Moon rises above rivals in South Korea election
Former chief of opposition party wins decisive lead in first primary
KOICHI KATO, Nikkei staff writer
SEOUL -- South Korea's leading opposition Democratic Party of Korea has officially begun choosing its nominee for the presidential election on May 9, with former leader Moon Jae-in winning the first primary in a landslide on Monday.
Moon won 60.2% of the votes in Gwangju and Jeolla provinces. South Chungcheong Gov. Ahn Hee-jung came in second at 20%, followed by Seongnam Mayor Lee Jae-myung at 19.4%.
The winning candidate must have at least half the valid votes, which will be cast by a total of 2.14 million party members and non-party members in several primaries. If no candidate has majority support by the end of the process next Monday, the top two will compete in a runoff on April 8.

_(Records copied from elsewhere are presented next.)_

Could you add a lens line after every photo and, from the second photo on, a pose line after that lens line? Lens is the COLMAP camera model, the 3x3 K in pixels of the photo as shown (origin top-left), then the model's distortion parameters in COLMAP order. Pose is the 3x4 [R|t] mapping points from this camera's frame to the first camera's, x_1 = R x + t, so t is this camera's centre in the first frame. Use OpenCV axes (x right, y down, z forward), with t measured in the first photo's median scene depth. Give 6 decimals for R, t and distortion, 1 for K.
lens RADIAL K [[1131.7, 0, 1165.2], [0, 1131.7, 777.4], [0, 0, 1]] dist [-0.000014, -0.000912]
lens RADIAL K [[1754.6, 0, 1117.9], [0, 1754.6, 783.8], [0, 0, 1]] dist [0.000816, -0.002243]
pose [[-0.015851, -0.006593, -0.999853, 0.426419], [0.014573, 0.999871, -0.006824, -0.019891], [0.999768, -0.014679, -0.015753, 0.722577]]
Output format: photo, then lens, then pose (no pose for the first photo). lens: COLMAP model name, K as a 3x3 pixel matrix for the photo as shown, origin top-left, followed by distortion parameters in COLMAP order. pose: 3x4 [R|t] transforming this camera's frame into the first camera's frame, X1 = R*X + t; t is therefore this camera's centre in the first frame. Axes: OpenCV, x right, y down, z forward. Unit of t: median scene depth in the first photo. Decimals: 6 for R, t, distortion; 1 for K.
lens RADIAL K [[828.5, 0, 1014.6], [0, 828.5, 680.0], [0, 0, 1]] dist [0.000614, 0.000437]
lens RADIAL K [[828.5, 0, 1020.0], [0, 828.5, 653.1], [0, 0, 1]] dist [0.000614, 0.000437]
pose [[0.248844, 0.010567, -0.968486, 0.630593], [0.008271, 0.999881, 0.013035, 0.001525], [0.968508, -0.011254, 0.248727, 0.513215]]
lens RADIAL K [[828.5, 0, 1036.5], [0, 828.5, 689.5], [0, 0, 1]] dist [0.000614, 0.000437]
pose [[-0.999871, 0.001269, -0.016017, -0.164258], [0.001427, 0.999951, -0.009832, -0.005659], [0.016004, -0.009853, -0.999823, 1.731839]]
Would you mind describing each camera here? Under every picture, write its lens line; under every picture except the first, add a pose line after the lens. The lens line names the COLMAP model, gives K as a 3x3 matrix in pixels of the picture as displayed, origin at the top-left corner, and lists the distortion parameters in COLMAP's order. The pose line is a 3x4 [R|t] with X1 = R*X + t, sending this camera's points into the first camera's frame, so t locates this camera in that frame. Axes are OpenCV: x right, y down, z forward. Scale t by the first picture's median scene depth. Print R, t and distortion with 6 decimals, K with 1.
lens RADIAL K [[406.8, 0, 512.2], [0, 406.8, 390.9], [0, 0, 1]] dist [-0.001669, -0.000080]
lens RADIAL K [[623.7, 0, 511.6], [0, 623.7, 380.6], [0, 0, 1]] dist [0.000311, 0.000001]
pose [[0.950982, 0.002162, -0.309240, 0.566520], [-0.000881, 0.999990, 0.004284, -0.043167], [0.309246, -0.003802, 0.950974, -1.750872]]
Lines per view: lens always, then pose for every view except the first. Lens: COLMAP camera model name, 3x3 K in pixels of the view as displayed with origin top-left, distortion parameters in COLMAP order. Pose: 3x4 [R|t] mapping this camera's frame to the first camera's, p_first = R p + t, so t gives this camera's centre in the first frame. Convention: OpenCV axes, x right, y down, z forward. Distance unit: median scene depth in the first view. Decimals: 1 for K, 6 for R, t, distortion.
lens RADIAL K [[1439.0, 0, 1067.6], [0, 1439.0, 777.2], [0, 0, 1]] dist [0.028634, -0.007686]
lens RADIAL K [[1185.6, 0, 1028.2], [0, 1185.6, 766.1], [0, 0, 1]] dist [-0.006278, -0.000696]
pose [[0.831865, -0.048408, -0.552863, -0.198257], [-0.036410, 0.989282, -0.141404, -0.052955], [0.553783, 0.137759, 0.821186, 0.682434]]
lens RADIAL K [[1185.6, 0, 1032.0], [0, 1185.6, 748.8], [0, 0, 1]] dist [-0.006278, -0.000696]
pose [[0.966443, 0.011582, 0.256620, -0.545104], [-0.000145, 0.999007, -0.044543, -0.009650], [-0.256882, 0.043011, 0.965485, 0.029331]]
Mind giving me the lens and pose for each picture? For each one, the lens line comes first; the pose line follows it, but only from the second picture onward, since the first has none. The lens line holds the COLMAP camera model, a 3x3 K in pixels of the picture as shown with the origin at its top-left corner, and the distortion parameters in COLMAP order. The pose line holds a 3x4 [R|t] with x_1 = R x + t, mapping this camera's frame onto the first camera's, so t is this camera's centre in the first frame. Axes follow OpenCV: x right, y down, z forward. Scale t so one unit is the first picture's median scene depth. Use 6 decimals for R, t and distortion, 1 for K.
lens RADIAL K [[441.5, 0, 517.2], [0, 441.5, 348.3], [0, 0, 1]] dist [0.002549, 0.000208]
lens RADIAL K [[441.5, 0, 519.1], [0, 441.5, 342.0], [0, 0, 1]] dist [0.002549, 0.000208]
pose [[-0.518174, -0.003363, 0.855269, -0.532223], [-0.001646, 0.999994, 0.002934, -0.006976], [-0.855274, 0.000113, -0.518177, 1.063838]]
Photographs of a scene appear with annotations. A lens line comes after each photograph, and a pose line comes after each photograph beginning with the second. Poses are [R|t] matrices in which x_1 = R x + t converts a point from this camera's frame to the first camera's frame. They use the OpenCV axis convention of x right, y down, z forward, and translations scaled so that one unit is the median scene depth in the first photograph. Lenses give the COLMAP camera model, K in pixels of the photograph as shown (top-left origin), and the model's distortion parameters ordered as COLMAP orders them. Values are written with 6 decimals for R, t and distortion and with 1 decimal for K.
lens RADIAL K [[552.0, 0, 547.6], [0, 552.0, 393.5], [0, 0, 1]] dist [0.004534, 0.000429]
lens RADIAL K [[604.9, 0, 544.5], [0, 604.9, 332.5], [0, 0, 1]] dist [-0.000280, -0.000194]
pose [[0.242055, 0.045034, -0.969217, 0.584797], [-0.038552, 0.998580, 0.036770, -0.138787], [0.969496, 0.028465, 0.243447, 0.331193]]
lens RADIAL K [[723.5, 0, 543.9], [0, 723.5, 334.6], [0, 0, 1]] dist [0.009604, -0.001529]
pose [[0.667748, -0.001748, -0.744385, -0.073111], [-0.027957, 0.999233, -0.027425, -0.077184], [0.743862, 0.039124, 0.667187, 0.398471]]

As a native of Gyeongsang Province, Moon was thought to have a weak hold over Gwangju and Jeolla voters. The other Democratic Party candidates had hoped to keep Moon short of a majority in the southwestern region to boost their chances in the later primaries. But the former party chief has started off with an unexpectedly large lead.
Moon pledged to meet the expectations of the people in Gwangju and Jeolla provinces by turning his decisive victory in the first primary into a decisive change in government.
Among all parties' candidates, Moon leads the field with 31% support overall, according to a new poll by Gallup Korea. Ahn came in at 17% and Lee at 8%.